This is my primary expression of my inner girl. I've done it all my life. I've been told that when my best friend and I pretended to be the Ninja Turtles at 5 years old, I would choose to be April O'neil.
When I was in my young teens, I discovered EverQuest, a Massively Multiplayer Online Role Playing game. MMORPG for short, MMO for shorter. That's the first time it became really clear that 98% of my created characters were female. This is the first time I remember feeling like I had something to explain. People asked and being a teenager I went with the "Cuz hot chicks!" excuse.
The same rule holds true to my main characters when I write, with 98% of them being female. I found my favorite characters both of mine and of the fiction I enjoyed were almost always female. It's to the point where my friends and family just assume the girl is my favorite in any cast of characters. The quirky one if there are multiple female cast members. They're usually right.
For me, there isn't really a discomfort with male characters if they are created by someone else. I can play a game with a male lead and be fine with it, although I'd prefer a female lead. For me, the disconnect happens most when I need to make a character. I just can't invest myself into a male character the way I can a female.
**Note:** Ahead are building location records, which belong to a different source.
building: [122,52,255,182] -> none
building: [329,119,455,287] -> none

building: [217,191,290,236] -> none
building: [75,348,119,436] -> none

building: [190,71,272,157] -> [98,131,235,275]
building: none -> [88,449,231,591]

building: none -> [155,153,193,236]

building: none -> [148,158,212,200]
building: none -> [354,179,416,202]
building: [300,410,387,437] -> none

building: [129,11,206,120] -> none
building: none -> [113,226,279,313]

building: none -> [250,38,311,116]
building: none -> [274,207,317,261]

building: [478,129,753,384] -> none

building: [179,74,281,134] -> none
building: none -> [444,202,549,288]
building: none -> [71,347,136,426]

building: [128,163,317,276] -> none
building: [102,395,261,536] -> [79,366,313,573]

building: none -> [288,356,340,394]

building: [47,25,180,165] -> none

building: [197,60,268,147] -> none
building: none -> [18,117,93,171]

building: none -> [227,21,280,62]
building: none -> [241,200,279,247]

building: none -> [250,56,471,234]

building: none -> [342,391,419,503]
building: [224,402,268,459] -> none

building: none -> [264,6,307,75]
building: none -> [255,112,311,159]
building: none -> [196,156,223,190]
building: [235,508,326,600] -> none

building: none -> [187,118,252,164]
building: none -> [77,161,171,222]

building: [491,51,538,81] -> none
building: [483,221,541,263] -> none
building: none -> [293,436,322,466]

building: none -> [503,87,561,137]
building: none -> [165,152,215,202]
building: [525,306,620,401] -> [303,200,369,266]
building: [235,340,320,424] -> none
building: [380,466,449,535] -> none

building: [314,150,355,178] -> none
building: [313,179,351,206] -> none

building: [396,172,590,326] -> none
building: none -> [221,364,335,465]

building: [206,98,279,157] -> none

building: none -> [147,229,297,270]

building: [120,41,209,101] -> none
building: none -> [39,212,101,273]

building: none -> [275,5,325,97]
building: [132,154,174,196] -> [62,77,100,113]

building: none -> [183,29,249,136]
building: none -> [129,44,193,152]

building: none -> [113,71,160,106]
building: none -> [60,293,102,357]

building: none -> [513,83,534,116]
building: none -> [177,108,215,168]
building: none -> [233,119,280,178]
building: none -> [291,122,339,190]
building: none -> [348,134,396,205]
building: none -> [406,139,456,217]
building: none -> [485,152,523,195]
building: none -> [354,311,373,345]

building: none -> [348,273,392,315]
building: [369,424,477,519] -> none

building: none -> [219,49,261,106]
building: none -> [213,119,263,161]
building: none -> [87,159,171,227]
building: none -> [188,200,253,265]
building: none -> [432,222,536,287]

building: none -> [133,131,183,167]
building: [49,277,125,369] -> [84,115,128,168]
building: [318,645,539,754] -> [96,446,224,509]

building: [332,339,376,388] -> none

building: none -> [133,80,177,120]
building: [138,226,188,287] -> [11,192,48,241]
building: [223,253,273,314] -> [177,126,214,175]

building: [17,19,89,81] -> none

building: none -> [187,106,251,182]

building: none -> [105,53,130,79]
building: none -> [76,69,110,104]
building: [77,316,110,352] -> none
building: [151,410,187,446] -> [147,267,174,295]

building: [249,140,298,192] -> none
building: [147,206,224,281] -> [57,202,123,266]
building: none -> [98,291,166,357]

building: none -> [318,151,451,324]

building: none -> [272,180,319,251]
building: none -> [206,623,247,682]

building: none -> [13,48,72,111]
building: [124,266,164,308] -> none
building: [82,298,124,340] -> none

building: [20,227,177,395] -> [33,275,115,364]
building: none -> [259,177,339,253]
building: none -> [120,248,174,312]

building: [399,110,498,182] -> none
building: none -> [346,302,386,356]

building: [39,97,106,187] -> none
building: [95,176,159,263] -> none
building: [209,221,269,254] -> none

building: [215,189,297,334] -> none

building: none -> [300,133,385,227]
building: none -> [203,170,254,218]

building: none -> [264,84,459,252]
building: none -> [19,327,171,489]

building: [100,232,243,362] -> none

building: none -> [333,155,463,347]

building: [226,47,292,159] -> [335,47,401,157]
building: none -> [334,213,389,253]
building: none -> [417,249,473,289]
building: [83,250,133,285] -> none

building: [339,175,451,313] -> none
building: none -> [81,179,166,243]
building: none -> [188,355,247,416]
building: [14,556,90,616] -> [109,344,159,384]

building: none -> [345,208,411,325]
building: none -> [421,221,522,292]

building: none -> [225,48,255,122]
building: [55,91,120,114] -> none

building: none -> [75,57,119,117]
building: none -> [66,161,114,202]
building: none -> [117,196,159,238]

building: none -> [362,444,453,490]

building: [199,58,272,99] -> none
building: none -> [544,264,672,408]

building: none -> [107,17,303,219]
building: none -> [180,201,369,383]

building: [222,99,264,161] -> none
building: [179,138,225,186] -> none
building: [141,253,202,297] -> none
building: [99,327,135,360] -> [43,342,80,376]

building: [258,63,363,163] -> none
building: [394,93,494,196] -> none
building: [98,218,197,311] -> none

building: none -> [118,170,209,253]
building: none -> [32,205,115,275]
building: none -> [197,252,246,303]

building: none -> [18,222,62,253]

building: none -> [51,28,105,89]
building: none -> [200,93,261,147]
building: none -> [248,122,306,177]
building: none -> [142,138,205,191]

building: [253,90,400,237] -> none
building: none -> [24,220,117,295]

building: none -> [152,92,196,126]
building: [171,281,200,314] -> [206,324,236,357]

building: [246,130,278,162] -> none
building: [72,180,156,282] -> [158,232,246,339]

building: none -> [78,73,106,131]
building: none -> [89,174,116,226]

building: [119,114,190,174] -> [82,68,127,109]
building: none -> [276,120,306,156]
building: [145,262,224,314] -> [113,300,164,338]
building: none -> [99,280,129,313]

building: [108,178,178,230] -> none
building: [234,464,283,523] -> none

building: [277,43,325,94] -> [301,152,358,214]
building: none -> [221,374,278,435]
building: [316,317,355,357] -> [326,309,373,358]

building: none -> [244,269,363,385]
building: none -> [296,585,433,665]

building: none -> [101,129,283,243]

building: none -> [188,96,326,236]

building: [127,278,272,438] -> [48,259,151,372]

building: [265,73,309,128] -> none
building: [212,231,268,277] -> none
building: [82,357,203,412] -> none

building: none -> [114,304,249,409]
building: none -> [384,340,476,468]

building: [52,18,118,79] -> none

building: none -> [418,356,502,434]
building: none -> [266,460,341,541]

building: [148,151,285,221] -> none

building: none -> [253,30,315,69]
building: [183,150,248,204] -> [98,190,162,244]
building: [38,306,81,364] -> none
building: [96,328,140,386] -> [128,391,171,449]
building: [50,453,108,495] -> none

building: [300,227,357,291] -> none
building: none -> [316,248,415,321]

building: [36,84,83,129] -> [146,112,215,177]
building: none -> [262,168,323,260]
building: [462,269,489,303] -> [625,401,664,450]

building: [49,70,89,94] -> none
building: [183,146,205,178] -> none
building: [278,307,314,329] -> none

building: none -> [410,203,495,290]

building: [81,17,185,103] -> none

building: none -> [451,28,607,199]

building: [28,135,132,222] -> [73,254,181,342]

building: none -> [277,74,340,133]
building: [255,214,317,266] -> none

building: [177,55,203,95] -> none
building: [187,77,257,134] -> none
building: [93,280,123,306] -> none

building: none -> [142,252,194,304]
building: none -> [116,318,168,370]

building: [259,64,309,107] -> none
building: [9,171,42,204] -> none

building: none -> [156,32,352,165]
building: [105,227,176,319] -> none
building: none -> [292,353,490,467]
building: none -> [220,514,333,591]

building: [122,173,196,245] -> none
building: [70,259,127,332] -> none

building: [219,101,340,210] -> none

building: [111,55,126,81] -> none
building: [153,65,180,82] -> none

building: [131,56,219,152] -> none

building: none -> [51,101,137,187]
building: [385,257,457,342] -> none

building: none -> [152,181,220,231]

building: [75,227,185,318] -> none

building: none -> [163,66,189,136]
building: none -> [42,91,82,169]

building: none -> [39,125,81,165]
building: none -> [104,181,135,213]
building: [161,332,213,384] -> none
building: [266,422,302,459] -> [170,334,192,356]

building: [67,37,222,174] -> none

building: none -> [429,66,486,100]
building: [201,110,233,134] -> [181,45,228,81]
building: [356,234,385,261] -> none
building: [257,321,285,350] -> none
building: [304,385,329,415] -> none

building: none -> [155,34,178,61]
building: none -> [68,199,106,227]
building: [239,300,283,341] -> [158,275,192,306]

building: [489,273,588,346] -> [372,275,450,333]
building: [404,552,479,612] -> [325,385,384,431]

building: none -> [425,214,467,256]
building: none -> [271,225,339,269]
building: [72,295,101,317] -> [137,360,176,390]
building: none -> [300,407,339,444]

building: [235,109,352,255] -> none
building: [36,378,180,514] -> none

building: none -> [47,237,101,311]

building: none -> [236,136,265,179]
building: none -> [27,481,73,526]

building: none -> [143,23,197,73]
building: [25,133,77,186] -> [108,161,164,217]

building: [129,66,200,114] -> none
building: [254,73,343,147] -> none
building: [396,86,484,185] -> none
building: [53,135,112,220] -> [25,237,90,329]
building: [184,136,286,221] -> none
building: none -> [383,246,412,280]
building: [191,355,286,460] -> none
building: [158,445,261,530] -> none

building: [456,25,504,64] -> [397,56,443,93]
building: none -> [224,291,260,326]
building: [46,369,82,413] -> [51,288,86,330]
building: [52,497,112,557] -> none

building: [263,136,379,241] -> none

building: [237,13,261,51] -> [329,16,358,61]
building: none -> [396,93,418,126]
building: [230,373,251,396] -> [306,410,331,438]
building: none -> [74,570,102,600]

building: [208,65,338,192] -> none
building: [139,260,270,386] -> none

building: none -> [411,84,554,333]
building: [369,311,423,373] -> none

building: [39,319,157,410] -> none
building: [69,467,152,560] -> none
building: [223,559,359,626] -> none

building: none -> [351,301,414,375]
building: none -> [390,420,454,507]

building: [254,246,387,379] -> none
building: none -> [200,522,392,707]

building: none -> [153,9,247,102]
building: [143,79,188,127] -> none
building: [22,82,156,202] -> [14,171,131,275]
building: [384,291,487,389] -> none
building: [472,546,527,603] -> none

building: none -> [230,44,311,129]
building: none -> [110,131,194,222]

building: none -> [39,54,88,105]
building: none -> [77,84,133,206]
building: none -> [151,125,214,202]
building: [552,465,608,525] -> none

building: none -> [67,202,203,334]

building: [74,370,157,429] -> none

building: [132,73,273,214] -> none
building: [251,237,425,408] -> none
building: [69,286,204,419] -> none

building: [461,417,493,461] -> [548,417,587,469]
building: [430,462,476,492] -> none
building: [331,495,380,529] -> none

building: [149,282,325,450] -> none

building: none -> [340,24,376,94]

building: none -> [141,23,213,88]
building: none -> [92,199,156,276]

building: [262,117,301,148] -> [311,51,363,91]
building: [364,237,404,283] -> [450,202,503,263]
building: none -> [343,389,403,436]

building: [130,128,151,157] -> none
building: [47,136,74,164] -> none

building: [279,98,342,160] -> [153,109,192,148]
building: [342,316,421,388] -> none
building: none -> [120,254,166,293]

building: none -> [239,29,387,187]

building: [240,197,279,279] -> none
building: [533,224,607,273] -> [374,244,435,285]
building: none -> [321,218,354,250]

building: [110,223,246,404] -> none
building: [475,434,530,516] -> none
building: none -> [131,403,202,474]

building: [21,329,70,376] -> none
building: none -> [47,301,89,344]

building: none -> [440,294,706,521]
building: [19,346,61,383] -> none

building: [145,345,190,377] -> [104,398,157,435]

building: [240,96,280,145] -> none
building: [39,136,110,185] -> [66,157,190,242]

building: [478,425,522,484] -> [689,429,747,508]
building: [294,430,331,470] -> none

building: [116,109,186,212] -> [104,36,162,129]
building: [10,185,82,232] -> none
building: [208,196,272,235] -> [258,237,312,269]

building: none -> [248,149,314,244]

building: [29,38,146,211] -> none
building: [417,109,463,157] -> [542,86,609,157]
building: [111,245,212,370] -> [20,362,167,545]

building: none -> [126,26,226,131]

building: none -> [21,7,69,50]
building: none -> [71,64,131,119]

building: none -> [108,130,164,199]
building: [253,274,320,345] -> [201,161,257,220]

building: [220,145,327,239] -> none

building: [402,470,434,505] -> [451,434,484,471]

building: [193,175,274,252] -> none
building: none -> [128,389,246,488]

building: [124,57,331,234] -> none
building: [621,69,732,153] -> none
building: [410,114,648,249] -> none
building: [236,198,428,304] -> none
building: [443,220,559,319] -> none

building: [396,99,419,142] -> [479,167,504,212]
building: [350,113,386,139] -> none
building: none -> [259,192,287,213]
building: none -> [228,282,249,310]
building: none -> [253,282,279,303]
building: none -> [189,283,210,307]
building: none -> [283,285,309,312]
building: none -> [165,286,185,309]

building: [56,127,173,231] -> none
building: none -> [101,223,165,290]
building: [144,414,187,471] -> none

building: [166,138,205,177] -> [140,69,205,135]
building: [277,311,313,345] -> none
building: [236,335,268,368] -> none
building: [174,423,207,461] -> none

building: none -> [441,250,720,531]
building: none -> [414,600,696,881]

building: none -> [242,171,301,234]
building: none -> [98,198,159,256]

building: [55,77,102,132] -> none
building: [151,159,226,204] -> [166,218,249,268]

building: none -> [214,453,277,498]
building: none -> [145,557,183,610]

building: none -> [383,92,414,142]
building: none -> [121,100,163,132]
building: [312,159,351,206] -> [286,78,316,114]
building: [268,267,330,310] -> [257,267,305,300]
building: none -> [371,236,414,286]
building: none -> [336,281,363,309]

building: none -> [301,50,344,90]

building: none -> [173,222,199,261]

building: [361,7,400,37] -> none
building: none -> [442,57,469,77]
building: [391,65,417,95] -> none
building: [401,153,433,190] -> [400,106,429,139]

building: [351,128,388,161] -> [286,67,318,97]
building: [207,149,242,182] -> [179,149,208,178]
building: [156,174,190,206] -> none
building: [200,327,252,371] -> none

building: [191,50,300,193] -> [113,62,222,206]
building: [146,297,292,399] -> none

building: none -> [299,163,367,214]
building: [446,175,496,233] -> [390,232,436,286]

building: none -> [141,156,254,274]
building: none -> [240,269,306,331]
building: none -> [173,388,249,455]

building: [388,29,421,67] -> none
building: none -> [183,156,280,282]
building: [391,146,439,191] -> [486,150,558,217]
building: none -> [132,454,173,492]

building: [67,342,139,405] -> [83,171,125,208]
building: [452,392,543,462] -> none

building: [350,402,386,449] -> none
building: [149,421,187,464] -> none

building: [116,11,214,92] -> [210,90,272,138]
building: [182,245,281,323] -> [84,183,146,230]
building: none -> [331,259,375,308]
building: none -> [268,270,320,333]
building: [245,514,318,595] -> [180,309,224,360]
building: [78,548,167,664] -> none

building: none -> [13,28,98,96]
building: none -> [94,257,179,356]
As for if this is unusual among cis people? Well, I always felt compelled to explain myself. Sure, my friends and family that play games and such occasionally create characters of another gender, but it's the exception, like males are for me. It's almost always an "alternate" character, and they rarely seem connected to them, the same way I rarely connect to my male characters.
In gaming culture, it's a known "thing," though. Especially guys playing as girls. It's common enough that most people aren't surprised, but there's still a bit of a "weirdness" too it for a lot of people. For some people, it's a downright stigma. It's a common thing on gaming forums for someone to start a thread about how weird it is. Sadly, this often draws the players like this to the defensive, often arguing that "It's not like I'm weird and actually wanna be a girl or anything. I just like how she looks." Sometimes you'll get "I just find female characters more interesting." That one became a go to of mine when I started feeling like a pervert for claiming it was because I liked looking at attractive girls.
Also, because of the boys club attitude of gamers the common perception is that girls don't play video games, and guys playing girls is so common, that the trope is "There are no girls on the internet, it must really be a guy."
Are all those guys secretly trans? Well, I was one of them and that turned out to be the answer for me, and it was an answer that I didn't honestly know for a long time. It's still a bit tough for me to wrap my head around. I know it feels right, but there's all that time I spent telling people that I didn't do this because I wanted to be a girl. I grew up with movies and TV shows like Ace Ventura telling me that would be totally weird, and while no one ever told me it was wrong, certainly no one ever took me aside and told me it was okay. That feeling of "wrongness" is hard to shake.
Even as I grew up, and I felt my mind opening to the idea that maybe it's okay to be weird, and maybe it's not so much weird as it is different anyway... It was easy to accept others, but it was harder to think about myself in that light. Who I am is a recent revelation and it's one I'm still coming to terms with.
So yeah, maybe a lot of those guys have something driving them to want to create all those girls to represent themselves. Still, I think it's dangerous to paint with a sweeping brush. Maybe it doesn't go deeper for some of those guys. Maybe they do just like to create good looking ladies to have at their command. Who knows.
If I were to target a PSA about Gender Dysphoria though, I think people who feel more comfortable playing the other sex in a video game would be a good target.